Network Issue, brainstorm with me please!

Hello

I have a network issue, quite tricky at least, and I’d like all suggestions to get to the bottom of it.

My asterisk is a 1.6.1.20 - clients connect to it from the internet using a FQDN (sip.x.tld) and I connect and register to some voip providers.

My asterisk has two nics, natted. eth0=192.168.1.1, and eth1=192.168.0.2. It always uses eth0, and everything is smooth.

However, occasionnally, eth0 provider goes down, and I manually switch to eth1 :

  • I change via ip route the default gateway,
  • edit sip.conf to change localnet, externip
  • change the DNS record that points from public ip of eth0 to public ip of eth1
  • restart asterisk

And, very quickly (low ttl in the dns), everybody starts using my backup link.

so far, so good.

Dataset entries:
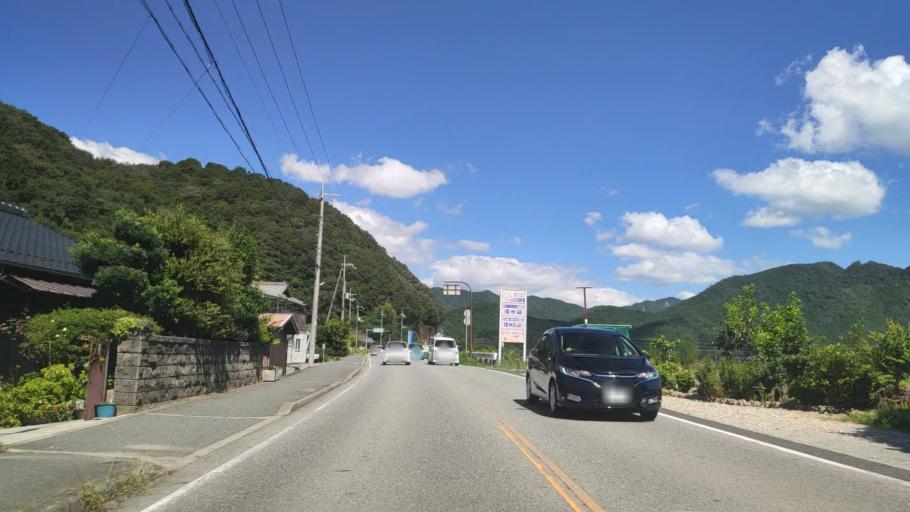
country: JP
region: Hyogo
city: Nishiwaki
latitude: 35.0675
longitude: 135.0090
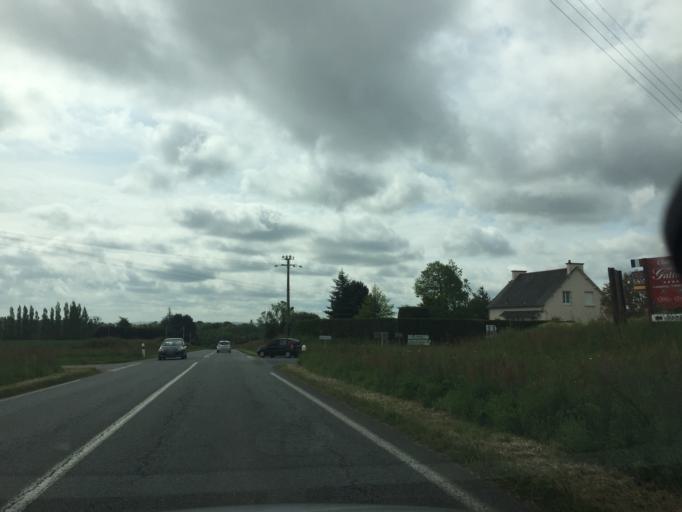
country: FR
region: Brittany
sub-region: Departement des Cotes-d'Armor
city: Saint-Cast-le-Guildo
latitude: 48.5916
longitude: -2.2471
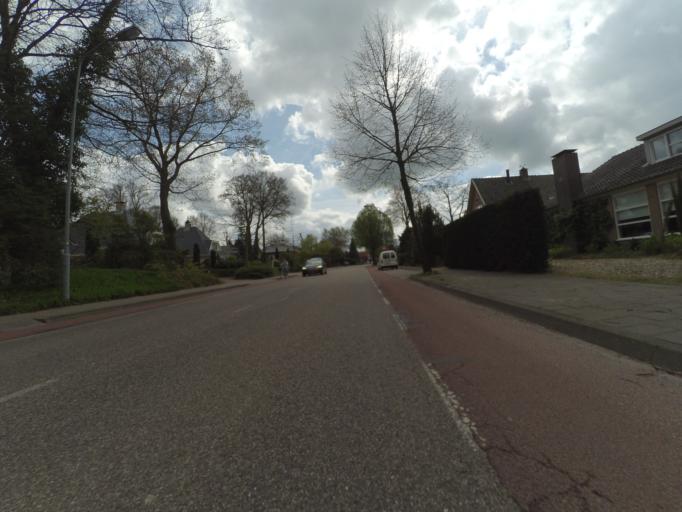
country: NL
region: Gelderland
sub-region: Gemeente Ede
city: Lunteren
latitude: 52.0919
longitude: 5.6181
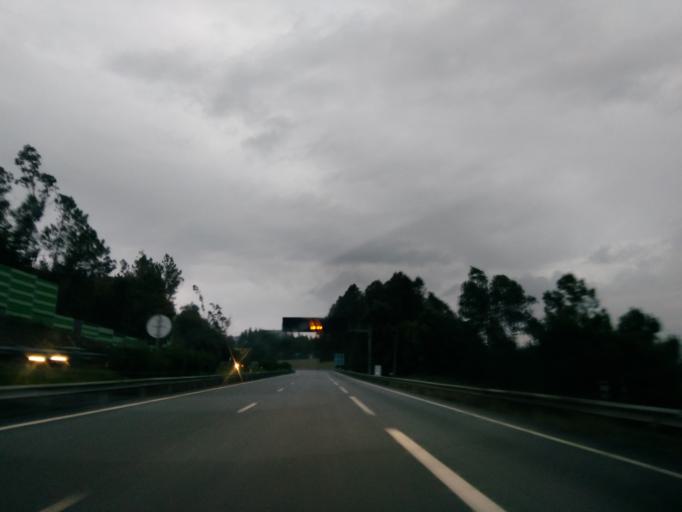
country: PT
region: Braga
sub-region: Vila Nova de Famalicao
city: Vila Nova de Famalicao
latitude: 41.4411
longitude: -8.4934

• [Required actions]
1) List the steps the writer of the Asterisk network post takes when manually switching from eth0 to eth1.
2) Pick up the Asterisk network issue post right after its last sentence and keep writing it.

• [Answers to the tasks]
1)
- Change the default gateway via ip route
- Edit sip.conf to change localnet and externip
- Change the DNS record that points from the public IP of eth0 to the public IP of eth1
- Restart asterisk

2)
but a few clients, and most of the voip providers I register to, are either unreachable or unstable (they lag or not answer).

A ngrep on any interfaces show that the packets are correctly sent, they look ok to me (no wrong external IP there), they are on the right interface, yet, no reply (packets are being resent by asterisk with the same CSEQ number).

I can ping / traceroute the IPs of these providers, no issues.

So, why would most of my clients get routed correctly, while large voip provider that do not filter on IP (siptraffic, etc…) get lots in space ???

Any thoughts will be welcomed !!!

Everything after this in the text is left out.